機械製図の基礎知識
なぜ図面が必要なのか
製品の複雑な形状や寸法などを言葉だけで伝えるのは困難です。もし伝えることができたとしても、認識の違いなどにより全く別の形状の製品が出来上がってしまうこともあります。また、依頼主 → 加工業者の営業 → 加工ラインの管理者 → 加工担当者 と伝わる過程で内容が変わってしまう危険性もあり、言った言わないのトラブルの原因となります。
このようなことが起こらないように、どのようなものを作って欲しいのかを図面として残す必要があります。
図面にはその製品を作るためのすべての要素を記載しなければなりません。つまり、その図面を見ただけでどのような製品を作ればよいのかがわからなければならないのです。
一般に、図面には以下の様な内容を記載する必要があります。
- 製品の形状
- 製品の寸法と、寸法の許容できる範囲
- 幾何公差
- 表面粗さ(必要に応じて加工方法など)
- 製品の材質(必要に応じて表面処理や熱処理など)
- 図面の尺度や投影法など
- 製品の名前と図番
なぜJIS規格が必要なのか
自分では完璧な図面を描いたつもりでも、他の人が見たときにその図面を理解できなければ意味がありません。自分の会社内では当たり前のこととして認識されている記号などでも、他の会社では全く別の意味として使用されていることもあります。
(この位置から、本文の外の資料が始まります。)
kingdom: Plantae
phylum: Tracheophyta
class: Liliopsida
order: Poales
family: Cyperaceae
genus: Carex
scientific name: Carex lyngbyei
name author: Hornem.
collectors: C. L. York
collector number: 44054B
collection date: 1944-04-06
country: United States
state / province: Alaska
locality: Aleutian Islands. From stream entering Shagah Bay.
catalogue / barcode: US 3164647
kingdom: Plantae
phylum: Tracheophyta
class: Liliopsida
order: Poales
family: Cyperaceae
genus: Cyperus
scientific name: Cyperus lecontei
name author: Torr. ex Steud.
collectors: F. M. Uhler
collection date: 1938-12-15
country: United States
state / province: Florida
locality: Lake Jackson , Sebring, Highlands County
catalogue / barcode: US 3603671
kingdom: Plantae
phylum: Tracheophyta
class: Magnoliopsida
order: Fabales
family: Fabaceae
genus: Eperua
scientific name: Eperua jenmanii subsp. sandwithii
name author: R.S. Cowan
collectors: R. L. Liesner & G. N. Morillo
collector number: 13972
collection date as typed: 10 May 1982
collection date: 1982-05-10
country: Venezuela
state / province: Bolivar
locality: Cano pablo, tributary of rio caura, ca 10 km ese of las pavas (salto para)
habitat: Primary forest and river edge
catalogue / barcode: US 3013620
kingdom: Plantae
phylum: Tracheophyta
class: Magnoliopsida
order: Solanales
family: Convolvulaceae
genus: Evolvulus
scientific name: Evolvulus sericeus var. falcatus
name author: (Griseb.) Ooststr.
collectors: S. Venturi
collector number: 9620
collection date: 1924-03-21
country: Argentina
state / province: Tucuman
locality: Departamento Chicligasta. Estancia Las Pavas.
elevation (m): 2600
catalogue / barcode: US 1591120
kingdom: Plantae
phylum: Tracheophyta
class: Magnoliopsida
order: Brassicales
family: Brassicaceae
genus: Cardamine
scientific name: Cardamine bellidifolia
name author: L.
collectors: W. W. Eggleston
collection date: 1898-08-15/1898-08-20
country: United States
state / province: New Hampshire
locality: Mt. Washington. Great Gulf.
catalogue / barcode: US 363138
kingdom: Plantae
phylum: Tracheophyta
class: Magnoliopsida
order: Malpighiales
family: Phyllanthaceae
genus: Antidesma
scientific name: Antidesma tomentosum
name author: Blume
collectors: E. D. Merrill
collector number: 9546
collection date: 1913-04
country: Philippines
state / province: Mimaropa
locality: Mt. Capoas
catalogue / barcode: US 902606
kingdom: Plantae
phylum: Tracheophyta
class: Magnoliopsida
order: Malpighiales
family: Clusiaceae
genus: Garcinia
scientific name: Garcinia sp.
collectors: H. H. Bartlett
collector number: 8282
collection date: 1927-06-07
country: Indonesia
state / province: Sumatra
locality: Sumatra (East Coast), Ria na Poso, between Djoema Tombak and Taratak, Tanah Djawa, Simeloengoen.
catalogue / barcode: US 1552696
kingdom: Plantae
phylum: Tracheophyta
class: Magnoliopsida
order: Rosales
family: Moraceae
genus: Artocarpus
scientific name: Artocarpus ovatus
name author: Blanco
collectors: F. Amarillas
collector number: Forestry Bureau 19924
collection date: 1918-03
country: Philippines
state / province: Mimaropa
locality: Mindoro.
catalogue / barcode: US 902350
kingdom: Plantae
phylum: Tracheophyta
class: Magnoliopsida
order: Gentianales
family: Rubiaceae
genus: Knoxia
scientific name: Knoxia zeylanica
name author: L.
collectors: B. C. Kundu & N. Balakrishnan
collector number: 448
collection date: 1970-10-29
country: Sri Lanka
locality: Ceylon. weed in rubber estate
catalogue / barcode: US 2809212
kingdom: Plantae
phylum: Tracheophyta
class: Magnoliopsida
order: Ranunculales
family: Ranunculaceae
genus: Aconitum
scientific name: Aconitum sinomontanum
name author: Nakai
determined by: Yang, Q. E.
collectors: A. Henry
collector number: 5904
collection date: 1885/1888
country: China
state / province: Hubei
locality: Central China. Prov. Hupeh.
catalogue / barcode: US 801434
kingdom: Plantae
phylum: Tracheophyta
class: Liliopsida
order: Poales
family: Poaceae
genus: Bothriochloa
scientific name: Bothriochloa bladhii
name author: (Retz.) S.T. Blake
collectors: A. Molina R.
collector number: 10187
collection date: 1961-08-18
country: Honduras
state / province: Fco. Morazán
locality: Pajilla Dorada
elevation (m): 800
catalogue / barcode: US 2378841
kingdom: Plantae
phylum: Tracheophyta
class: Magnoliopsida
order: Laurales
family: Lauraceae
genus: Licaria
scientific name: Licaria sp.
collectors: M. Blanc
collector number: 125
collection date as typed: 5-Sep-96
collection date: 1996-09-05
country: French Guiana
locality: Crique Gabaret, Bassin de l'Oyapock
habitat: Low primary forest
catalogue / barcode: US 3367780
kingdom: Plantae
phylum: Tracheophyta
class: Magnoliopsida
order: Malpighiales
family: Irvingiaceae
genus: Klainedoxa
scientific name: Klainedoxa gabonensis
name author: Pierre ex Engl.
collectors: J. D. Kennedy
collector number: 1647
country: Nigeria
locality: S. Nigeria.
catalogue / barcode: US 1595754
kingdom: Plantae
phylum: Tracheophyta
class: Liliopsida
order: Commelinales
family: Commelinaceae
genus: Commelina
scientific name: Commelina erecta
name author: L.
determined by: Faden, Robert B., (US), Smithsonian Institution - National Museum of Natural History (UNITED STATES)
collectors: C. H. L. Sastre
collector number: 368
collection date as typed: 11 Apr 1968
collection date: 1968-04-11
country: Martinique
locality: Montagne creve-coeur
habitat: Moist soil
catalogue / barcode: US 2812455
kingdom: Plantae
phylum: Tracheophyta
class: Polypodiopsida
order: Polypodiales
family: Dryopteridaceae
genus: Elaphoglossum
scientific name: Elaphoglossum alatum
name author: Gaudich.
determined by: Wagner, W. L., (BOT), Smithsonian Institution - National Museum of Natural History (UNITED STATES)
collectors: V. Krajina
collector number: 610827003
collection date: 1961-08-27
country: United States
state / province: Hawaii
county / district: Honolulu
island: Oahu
会社によって図面に対する暗黙の決まり事が違うのです。
社外の人間にも正確に伝わるようにするには、ひとつひとつを言葉で表現し図面に書き加えなければなりません。このようにしてしまうと、図面は文字だらけとなってしまい理解するだけでも一苦労です。
こんな面倒なことにならないように、図面の中でよく使用される事柄を定義し、図面を描く人と見る人が共通の認識を持てるようにしたものが規格であり、日本の機械製図の場合はJIS規格となります。日本では暗黙の了解としてJIS規格をもとに図面の読み書きが行われています。
JIS規格では、描きやすい図面や見やすい図面にするために、よく使用されるものを記号化しています。幾何公差やはめ合い公差などがその代表例です。
JIS規格以外の規格を使いたい場合はどうすればよいのか
公差の付いていない寸法に対して、社内で作成した寸法公差表を適用したい場合など、JIS規格以外の規格を使いたいこともあると思います。そのような場合には「指示なき寸法公差はこの公差表を使用すること」などを図面に記載することで使用することができます。
JIS規格でも、図面に明記することでJIS規格以外の規格を使用することを認めています。
また、独自に作った記号なども使用することができます。このような場合もその記号の意味がわかるように、図面中か別紙に記載する必要があります。
図面を読むためのヒント
図面に描かれている製品の形状を理解するためには、まず第三角法を理解してどの方向から見た図なのかを確認しましょう。
最初のうちは複雑な形状の図面を見ても、その形状を想像することは難しいかもしれません。そのようなときは実物と照らしあわせて見ることで徐々に理解できるようになっていきます。
また、実物を見て図面を描いてみることでも想像力は養われます。
図面に描かれている記号がわからない場合は、詳しい人に聞いたりインターネットや書籍などで調べたりすることで解決できます。
図面を見慣れている人でも、複雑な形状の図面を一瞬で理解できるわけではありません。(そのような人もいるかもしれませんが・・・)通常は少しずつ理解することで、頭のなかで全体像を想像することが出来るようになります。
図面を読めるようになるための一番の近道は、図面を見ながら同じ図面を自分で描いてみることです。形状が理解できなければ図面を描くことができないので、何がわからないのかがはっきりします。
何がわからないのかがわかるようになるまで図面と格闘してみましょう。